Combien de cas examinez-vous chaque année?

Une centaine environ, en général. Mais c'est très variable: cela va d'une toute petite lettre à la totalité de la correspondance d'un service.

Est-ce qu'il y a des services qui font davantage appel à vous?

Non. Ou peut-être plus ceux qui sont davantage en contact avec le public, car ils en ressentent plus le besoin et subissent plus directement les conséquences, comme les réclamations.

Vous avez des clients réguliers?

Disons «officieusement» réguliers: des gens convaincus que je peux apporter quelque chose. Soit le rédacteur du texte, soit un chef de service...: il n'y a pas de règle. J'ai un peu mes fidèles, qui reviennent car ils sont satisfaits. Je suis très content de ce système, car finalement ce sont eux qui sont demandeurs. Il y en a parfois qui viennent parce que leur hiérarchie le leur impose, mais qui sont moins motivés, donc moins tentés d'utiliser mes avis. Ceux qui trouvent que c'est une perte de temps ne viennent pas. Les meilleurs résultats résultent de la collaboration avec les auteurs des textes.

Vous avez le sentiment que votre travail est reconnu?

J'ai aidé l'Onem à revoir la communication de ses décisions aux chômeurs et j'ai eu des échos de tribunaux du travail indiquant qu'il y a nettement moins de recours depuis. Ça fait plaisir évidemment.

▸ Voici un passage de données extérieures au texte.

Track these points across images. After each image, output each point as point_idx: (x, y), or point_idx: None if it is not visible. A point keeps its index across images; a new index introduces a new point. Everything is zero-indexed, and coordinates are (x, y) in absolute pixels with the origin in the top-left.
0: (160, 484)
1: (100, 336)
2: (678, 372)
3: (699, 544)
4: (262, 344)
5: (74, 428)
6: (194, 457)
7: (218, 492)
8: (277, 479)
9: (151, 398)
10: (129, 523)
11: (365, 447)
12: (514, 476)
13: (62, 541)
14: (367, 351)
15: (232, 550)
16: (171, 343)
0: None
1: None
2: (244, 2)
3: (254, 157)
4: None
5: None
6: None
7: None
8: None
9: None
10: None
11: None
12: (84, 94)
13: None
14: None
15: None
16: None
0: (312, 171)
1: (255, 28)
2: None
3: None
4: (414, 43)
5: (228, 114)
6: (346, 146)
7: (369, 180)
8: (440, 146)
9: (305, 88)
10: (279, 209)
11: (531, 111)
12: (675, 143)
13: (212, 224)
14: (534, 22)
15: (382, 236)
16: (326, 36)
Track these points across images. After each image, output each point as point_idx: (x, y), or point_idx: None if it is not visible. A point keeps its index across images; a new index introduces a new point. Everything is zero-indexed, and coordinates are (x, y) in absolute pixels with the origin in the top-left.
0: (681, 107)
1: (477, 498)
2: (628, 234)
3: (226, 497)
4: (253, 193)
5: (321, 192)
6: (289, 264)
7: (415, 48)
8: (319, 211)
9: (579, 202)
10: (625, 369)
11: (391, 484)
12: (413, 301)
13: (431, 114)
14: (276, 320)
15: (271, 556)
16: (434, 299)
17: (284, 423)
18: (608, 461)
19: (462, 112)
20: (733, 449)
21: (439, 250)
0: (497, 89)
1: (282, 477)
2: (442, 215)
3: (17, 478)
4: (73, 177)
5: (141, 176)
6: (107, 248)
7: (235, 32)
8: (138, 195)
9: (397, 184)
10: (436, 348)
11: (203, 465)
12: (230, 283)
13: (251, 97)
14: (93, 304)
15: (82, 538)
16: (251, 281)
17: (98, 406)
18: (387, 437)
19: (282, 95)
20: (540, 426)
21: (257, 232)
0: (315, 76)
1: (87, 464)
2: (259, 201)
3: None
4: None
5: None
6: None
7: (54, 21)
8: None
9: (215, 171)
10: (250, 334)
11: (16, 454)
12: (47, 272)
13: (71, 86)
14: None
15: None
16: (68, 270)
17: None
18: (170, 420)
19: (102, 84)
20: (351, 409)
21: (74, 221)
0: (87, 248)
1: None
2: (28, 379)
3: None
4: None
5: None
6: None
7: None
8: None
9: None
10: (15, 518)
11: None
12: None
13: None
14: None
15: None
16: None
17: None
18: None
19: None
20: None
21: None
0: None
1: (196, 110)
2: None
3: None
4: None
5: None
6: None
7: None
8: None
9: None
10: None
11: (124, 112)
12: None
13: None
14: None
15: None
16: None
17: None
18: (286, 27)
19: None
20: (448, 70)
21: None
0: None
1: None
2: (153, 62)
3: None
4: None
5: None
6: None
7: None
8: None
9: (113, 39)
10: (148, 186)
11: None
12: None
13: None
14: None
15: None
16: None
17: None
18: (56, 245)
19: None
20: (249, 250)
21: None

Et j'ai des contacts avec l'étranger, en France (le ministère de la Fonction publique), en Suisse (le canton de Vaux), au Québec (plutôt du côté de la justice), principalement de gens qui ont trouvé des informations sur Internet et avec lesquels un échange d'expériences s'installe. J'ai aussi assuré des formations pour des magistrats: sur 18 évaluations, 12 indiquaient qu'ils seraient davantage attentifs à la façon dont le justiciable perçoit et comprend leurs décisions. C'est cela l'essentiel après tout: que la démarche s'installe partout.

Vous êtes parfois sollicité par des usagers?

Non. Nous sommes tournés vers la source. Le citoyen, c'est le client indirect: il s'adresse à l'administration; et elle vient vers nous. Je me sens vraiment très utile au citoyen de base, celui qui n'a pas forcément la formation suffisante pour s'en sortir face à un texte administratif. Mais il faut trouver l'équilibre, le juste milieu: on ne peut pas non plus sortir des textes bébêtes. Rendre un texte facile à comprendre demande beaucoup de travail et quand c'est fait, on ne s'en rend plus compte. On voit quand c'est mal rédigé mais pas quand c'est bien, car ça paraît évident. Je parie qu'on vous a déjà reproché d'écrire des choses difficiles mais jamais félicité si c'est bien compréhensible.